### Assigned task
Your task is to repeat exactly the lines below between the line holding "s<sup>(n+1)</sup> = (B<sup>H</sup>B)<sup>−1</sup>B<sup>H</sup>y" and the line holding "where B = [Θ(f<sub>1</sub><sup>(n+1)</sup>), …", inclusive, and only those.
Start of Block
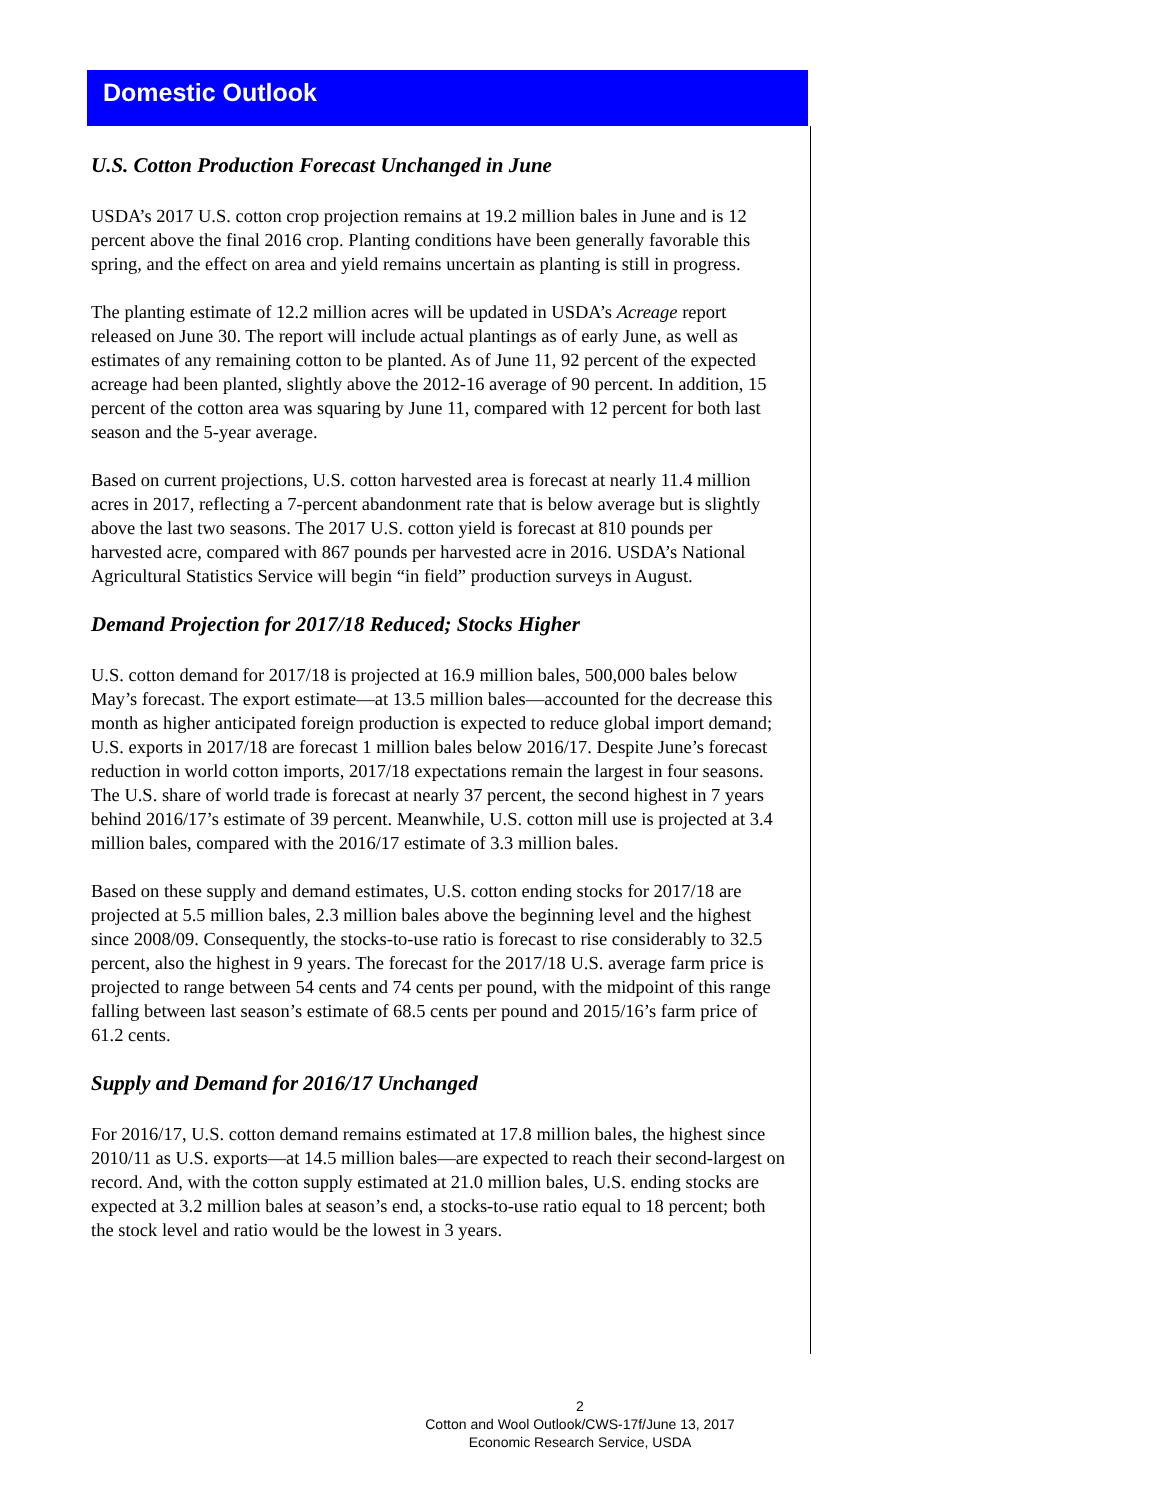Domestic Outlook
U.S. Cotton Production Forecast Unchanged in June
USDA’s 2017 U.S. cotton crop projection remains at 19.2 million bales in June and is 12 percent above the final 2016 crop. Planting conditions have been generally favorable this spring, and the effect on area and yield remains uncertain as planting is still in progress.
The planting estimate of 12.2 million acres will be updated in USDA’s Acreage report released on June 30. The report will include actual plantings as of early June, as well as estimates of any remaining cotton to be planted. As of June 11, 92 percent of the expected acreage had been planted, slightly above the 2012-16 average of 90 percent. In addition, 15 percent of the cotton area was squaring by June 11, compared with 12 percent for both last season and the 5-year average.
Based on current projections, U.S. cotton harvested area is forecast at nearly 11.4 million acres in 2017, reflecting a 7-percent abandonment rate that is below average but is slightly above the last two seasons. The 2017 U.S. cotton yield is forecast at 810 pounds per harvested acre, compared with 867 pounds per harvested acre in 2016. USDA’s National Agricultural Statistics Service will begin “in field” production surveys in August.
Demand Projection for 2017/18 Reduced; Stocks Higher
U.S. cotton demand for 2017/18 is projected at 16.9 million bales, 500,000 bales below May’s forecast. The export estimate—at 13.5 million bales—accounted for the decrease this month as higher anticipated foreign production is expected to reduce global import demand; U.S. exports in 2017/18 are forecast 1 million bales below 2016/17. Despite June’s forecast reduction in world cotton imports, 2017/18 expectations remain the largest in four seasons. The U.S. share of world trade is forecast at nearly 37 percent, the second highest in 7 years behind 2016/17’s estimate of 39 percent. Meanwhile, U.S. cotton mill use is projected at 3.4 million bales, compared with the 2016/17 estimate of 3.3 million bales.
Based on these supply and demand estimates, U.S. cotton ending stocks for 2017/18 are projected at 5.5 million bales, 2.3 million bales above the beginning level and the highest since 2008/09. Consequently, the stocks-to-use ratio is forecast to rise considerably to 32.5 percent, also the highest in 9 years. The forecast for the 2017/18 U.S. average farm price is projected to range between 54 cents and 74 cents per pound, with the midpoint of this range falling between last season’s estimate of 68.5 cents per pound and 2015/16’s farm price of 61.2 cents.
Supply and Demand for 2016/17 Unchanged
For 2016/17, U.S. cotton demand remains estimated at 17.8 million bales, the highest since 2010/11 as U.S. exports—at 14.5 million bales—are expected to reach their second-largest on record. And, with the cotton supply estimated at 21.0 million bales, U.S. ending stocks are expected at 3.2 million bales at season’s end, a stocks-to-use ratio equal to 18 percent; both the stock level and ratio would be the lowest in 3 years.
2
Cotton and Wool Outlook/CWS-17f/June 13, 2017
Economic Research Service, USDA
End of Block
Start of Block
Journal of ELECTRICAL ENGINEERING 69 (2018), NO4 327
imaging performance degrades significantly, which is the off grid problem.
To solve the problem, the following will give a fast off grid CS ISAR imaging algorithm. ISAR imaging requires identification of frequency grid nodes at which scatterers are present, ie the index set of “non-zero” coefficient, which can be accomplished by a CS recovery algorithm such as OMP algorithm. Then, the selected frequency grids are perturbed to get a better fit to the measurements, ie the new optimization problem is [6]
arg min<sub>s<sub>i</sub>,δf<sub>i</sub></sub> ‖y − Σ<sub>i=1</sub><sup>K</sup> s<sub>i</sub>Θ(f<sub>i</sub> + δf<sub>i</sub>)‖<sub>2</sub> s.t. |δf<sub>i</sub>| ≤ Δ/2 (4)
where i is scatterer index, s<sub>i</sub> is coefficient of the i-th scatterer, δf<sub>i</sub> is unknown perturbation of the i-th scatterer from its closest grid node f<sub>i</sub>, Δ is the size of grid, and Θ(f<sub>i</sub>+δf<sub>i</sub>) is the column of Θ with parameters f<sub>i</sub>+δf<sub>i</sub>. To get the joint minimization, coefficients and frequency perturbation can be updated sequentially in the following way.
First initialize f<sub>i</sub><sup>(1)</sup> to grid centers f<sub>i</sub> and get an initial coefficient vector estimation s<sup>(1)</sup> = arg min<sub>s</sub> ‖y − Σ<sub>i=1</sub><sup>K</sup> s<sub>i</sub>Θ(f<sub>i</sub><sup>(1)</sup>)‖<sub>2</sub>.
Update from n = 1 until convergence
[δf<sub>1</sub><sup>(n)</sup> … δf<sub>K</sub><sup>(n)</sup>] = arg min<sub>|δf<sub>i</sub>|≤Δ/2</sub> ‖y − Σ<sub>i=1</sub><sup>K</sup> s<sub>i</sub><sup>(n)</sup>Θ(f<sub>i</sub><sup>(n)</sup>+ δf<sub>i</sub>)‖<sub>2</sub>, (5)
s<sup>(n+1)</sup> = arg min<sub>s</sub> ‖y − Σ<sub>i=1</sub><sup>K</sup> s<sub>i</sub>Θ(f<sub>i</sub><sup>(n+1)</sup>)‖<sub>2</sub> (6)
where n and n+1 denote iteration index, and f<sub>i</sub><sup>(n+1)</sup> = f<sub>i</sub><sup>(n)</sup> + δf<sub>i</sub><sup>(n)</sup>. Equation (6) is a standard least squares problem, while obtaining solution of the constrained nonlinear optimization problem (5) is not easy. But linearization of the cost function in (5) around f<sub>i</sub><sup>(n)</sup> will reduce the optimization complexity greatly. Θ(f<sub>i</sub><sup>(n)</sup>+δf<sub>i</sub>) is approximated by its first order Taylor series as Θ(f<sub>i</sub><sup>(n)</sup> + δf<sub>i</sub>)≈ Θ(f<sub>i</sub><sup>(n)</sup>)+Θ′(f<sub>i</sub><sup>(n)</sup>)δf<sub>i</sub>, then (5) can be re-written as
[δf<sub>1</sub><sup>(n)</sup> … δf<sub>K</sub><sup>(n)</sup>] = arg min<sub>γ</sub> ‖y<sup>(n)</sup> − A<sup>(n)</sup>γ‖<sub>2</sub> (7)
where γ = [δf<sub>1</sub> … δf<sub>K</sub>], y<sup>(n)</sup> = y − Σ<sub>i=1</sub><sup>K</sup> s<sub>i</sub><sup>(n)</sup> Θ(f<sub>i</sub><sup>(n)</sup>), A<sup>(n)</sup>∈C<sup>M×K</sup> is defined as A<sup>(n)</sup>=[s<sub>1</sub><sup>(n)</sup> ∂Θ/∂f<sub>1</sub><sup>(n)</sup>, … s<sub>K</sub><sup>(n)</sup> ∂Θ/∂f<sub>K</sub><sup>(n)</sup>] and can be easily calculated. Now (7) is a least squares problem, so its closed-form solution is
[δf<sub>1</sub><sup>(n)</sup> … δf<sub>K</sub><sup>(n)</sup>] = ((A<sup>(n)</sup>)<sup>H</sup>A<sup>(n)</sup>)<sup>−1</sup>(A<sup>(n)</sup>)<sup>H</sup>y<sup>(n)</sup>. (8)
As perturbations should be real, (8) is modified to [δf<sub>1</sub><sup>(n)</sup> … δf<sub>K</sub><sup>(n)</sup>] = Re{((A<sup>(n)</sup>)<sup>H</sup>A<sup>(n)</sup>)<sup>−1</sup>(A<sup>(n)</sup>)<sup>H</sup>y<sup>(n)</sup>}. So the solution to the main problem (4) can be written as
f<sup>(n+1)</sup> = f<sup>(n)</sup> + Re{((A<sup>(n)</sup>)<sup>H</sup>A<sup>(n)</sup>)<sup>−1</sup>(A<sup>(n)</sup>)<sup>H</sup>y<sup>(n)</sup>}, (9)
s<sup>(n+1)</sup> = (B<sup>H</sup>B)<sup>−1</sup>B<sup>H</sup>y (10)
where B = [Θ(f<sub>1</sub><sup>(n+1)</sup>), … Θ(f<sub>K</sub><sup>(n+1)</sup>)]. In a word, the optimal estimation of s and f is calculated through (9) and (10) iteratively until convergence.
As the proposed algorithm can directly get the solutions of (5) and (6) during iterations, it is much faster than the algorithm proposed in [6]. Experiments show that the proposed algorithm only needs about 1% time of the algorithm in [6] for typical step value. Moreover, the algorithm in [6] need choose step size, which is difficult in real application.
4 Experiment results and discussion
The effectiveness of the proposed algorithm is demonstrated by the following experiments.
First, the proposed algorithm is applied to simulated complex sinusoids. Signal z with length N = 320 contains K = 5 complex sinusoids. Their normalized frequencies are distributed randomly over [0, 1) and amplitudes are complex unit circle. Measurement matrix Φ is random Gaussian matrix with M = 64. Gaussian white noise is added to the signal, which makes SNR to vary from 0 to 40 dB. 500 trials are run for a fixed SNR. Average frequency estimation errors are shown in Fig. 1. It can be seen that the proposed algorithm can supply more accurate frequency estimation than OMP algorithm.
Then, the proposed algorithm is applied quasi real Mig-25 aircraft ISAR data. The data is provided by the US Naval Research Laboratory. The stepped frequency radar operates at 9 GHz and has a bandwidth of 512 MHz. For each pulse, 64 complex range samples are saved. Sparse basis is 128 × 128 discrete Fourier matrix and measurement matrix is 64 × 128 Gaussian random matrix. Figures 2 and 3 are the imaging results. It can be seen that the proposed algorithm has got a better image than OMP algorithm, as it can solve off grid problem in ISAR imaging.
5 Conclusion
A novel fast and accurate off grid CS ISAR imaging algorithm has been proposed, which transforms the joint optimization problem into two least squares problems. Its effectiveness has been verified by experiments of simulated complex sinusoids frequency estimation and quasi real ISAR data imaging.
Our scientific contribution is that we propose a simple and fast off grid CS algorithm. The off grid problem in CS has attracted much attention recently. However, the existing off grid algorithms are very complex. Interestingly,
End of Block
### Written reply
s<sup>(n+1)</sup> = (B<sup>H</sup>B)<sup>−1</sup>B<sup>H</sup>y (10)
where B = [Θ(f<sub>1</sub><sup>(n+1)</sup>), … Θ(f<sub>K</sub><sup>(n+1)</sup>)]. In a word, the optimal estimation of s and f is calculated through (9) and (10) iteratively until convergence.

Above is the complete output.